Der Beschuldigte hat zur Untermauerung für seine Verantwortung den Zeugen F K, wohnhaft in M, nominiert. Eine Würdigung von Beweisen hinsichtlich seiner subjektiven Glaubwürdigkeit ist nur nach Aufnahme der Beweise zulässig (vgl. VwGH vom 11.2.1987, 86/03/0189 uva); mit anderen Worten: Eine antizipative Beweiswürdigung ist nicht zulässig. Die Würdigung der hier relevanten Beweise könnte somit erst nach der Einvernahme des Zeugen K vorgenommen werden. Dieser Zeuge wurde zu der durchgeführten öffentlichen mündlichen Verhandlung auch geladen. Die Ladung wurde jedoch nicht behoben. Es konnte daraufhin in Erfahrung gebracht werden, daß sich der Zeuge auf einer Reise durch Indien befindet und erst Ende März 1993 wieder zurückkehrt. Es handelt sich somit bei diesem Zeugen um kein Phantom und es kann auch nicht von einer Verzögerungstaktik des Beschuldigten ausgegangen werden, da der Zeuge bereits im erhobenen Rechtsmittel nominiert wurde. Das Rechtsmittel wurde im Dezember 1991 erhoben, der Zeuge ist nach glaubhafter Darstellung seiner Mutter im Juni 1992 nach Indien gereist. Der Beschuldigte konnte zum Zeitpunkt seiner Berufungserhebung nicht wissen, wann der unabhängige Verwaltungssenat eine öffentliche mündliche Verhandlung ausschreibt. Die Ausschreibung der Verhandlung konnte nach entsprechenden ergänzenden Erhebungen frühestens im September 1992 erfolgen. Zu diesem Zeitpunkt befand sich der Zeuge schon einige Monate in Indien. Die Rückkehr dieses Zeugen ist erst nach Ablauf der Entscheidungsfrist gemäß § 51 Abs.7 VStG zu erwarten. Zu diesem Zeitpunkt würde der Bescheid bereits als aufgehoben gelten. Es wäre daher nicht sinnvoll, die Rückkehr dieses Zeugen abzuwarten.

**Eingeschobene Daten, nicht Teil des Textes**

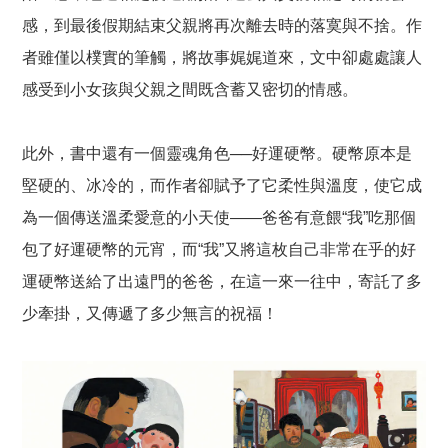
感，到最後假期結束父親將再次離去時的落寞與不捨。作
者雖僅以樸實的筆觸，將故事娓娓道來，文中卻處處讓人
感受到小女孩與父親之間既含蓄又密切的情感。
此外，書中還有一個靈魂角色──好運硬幣。硬幣原本是
堅硬的、冰冷的，而作者卻賦予了它柔性與溫度，使它成
為一個傳送溫柔愛意的小天使——爸爸有意餵“我”吃那個
包了好運硬幣的元宵，而“我”又將這枚自己非常在乎的好
運硬幣送給了出遠門的爸爸，在這一來一往中，寄託了多
少牽掛，又傳遞了多少無言的祝福！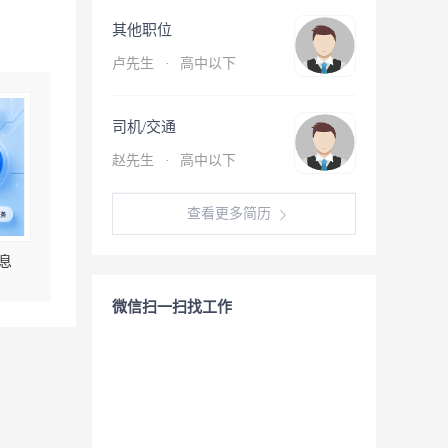
其他职位
卢先生
·
高中以下
司机/交通
赵先生
·
高中以下
查看更多简历
息
微信扫一扫找工作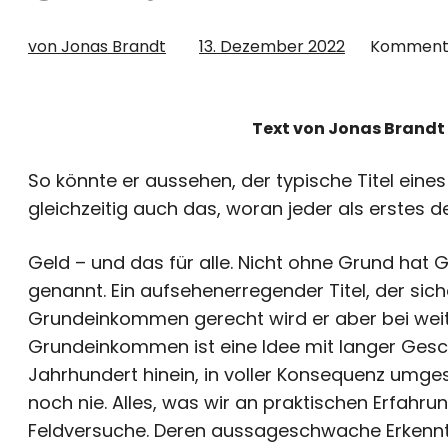
von Jonas Brandt
13. Dezember 2022
Komment
Text von Jonas Brandt |
So könnte er aussehen, der typische Titel eine
gleichzeitig auch das, woran jeder als erstes
Geld – und das für alle. Nicht ohne Grund hat 
genannt. Ein aufsehenerregender Titel, der sic
Grundeinkommen gerecht wird er aber bei wei
Grundeinkommen ist eine Idee mit langer Geschi
Jahrhundert hinein, in voller Konsequenz umge
noch nie. Alles, was wir an praktischen Erfahru
Feldversuche. Deren aussageschwache Erkenntn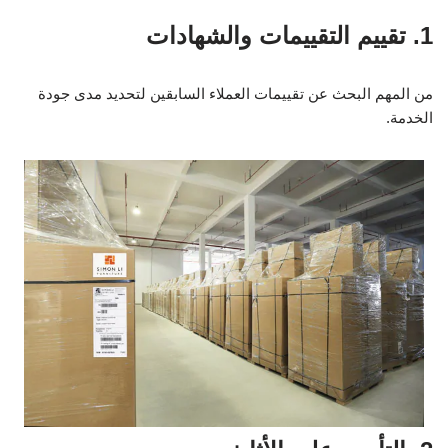
1. تقييم التقييمات والشهادات
من المهم البحث عن تقييمات العملاء السابقين لتحديد مدى جودة
الخدمة.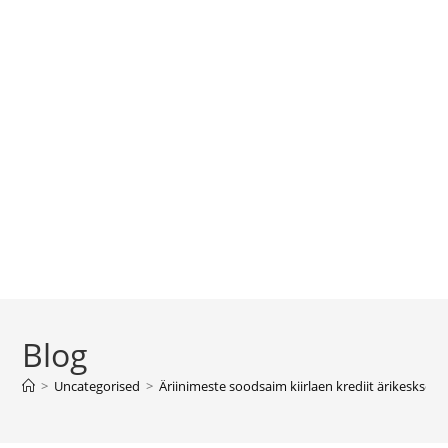
Blog
>
Uncategorised
>
Äriinimeste soodsaim kiirlaen krediit ärikesksete 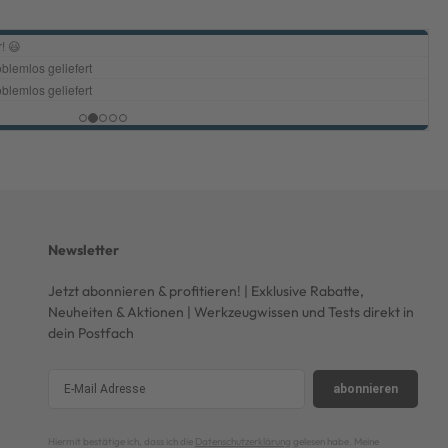
Newsletter
Jetzt abonnieren & profitieren! | Exklusive Rabatte,
Neuheiten & Aktionen | Werkzeugwissen und Tests direkt in
dein Postfach
abonnieren
Hiermit bestätige ich, dass ich die
Datenschutzerklärung
gelesen habe. Meine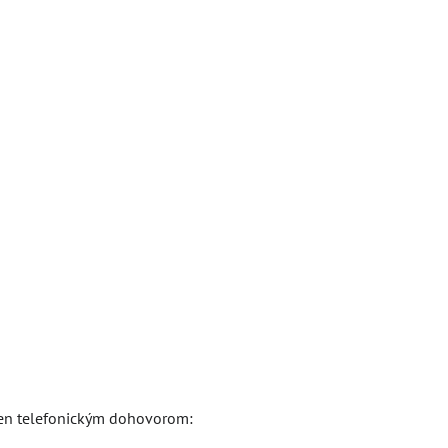
len telefonickým dohovorom: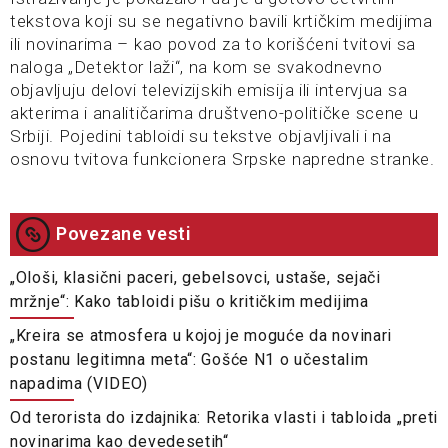
tekstova koji su se negativno bavili krtičkim medijima
ili novinarima – kao povod za to korišćeni tvitovi sa
naloga „Detektor laži“, na kom se svakodnevno
objavljuju delovi televizijskih emisija ili intervjua sa
akterima i analitičarima društveno-političke scene u
Srbiji. Pojedini tabloidi su tekstve objavljivali i na
osnovu tvitova funkcionera Srpske napredne stranke.
Povezane vesti
„Ološi, klasični paceri, gebelsovci, ustaše, sejači
mržnje“: Kako tabloidi pišu o kritičkim medijima
„Kreira se atmosfera u kojoj je moguće da novinari
postanu legitimna meta“: Gošće N1 o učestalim
napadima (VIDEO)
Od terorista do izdajnika: Retorika vlasti i tabloida „preti
novinarima kao devedesetih“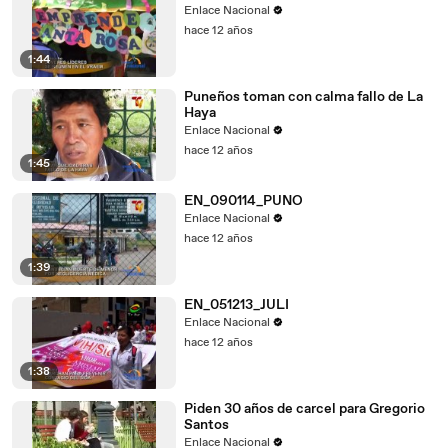
Enlace Nacional
hace 12 años
1:44
Puneños toman con calma fallo de La
Haya
Enlace Nacional
hace 12 años
1:45
EN_090114_PUNO
Enlace Nacional
hace 12 años
1:39
EN_051213_JULI
Enlace Nacional
hace 12 años
1:38
Piden 30 años de carcel para Gregorio
Santos
Enlace Nacional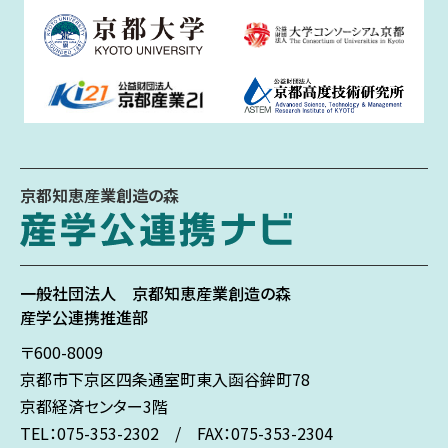
京都知恵産業創造の森
一般社団法人
京都知恵産業創造の森
産学公連携推進部
〒600-8009
京都市下京区
四条通室町東入
函谷鉾町78
京都経済センター3階
TEL：075-353-2302 / FAX：075-353-2304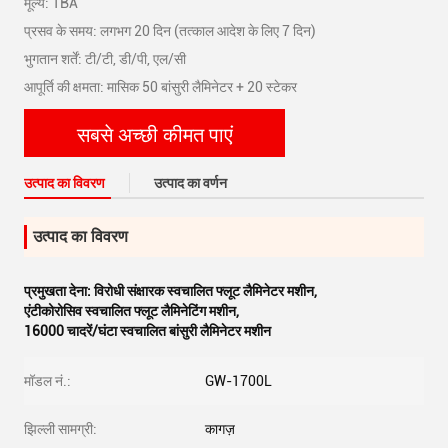
मूल्य: TBA
प्रसव के समय: लगभग 20 दिन (तत्काल आदेश के लिए 7 दिन)
भुगतान शर्तें: टी/टी, डी/पी, एल/सी
आपूर्ति की क्षमता: मासिक 50 बांसुरी लैमिनेटर + 20 स्टेकर
सबसे अच्छी कीमत पाएं
उत्पाद का विवरण
उत्पाद का वर्णन
उत्पाद का विवरण
प्रमुखता देना:
विरोधी संक्षारक स्वचालित फ्लूट लैमिनेटर मशीन
,
एंटीकोरोसिव स्वचालित फ्लूट लैमिनेटिंग मशीन
,
16000 चादरें/घंटा स्वचालित बांसुरी लैमिनेटर मशीन
मॉडल नं.:
GW-1700L
झिल्ली सामग्री:
कागज़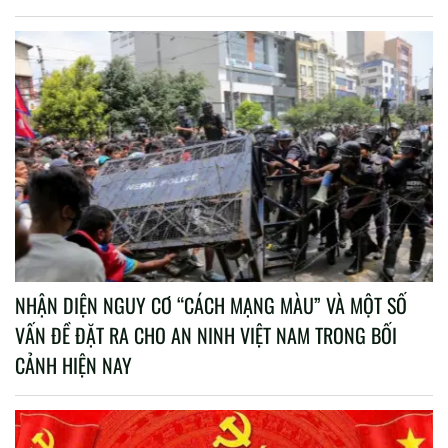
NHẬN DIỆN NGUY CƠ “CÁCH MẠNG MÀU” VÀ MỘT SỐ
VẤN ĐỀ ĐẶT RA CHO AN NINH VIỆT NAM TRONG BỐI
CẢNH HIỆN NAY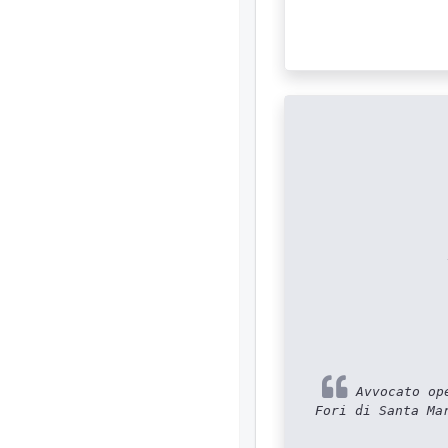
Avvocato ope
Fori di Santa Ma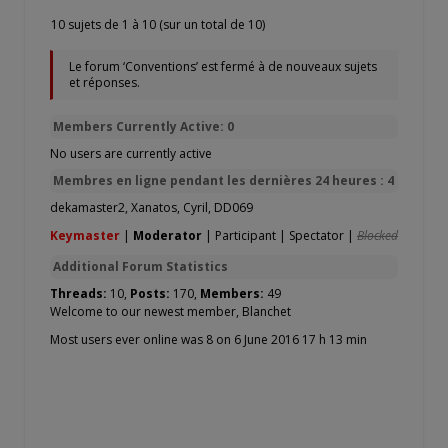
10 sujets de 1 à 10 (sur un total de 10)
Le forum ‘Conventions’ est fermé à de nouveaux sujets
et réponses.
Members Currently Active: 0
No users are currently active
Membres en ligne pendant les dernières 24 heures : 4
dekamaster2
,
Xanatos
,
Cyril
,
DD069
Keymaster
|
Moderator
|
Participant
|
Spectator
|
Blocked
Additional Forum Statistics
Threads:
10,
Posts:
170,
Members:
49
Welcome to our newest member,
Blanchet
Most users ever online was 8 on 6 June 2016 17 h 13 min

Die spruchgemäße Entscheidung erfolgte daher nur aufgrund des Umstandes, daß keine entsprechende Beweiswürdigung wie dies im aufgezeigten Sinn erforderlich wäre vorgenommen werden konnte. Ein schlüssiger Beweis während der dem unabhängigen Verwaltungssenat zustehenden Entscheidungsfrist konnte nicht geführt werden, weshalb spruchgemäß zu entscheiden war.

zu II. Die Entscheidung über die Kosten stützt sich auf die im Spruch angeführte gesetzliche Bestimmung. Rechtsmittelbelehrung:

Gegen diesen Bescheid ist eine weitere Berufung unzulässig.

Hinweis:

Gegen diesen Bescheid kann innerhalb von sechs Wochen ab der Zustellung eine Beschwerde an den Verwaltungsgerichtshof oder an den Verfassungsgerichtshof erhoben werden. Sie muß von einem Rechtsanwalt unterschrieben sein.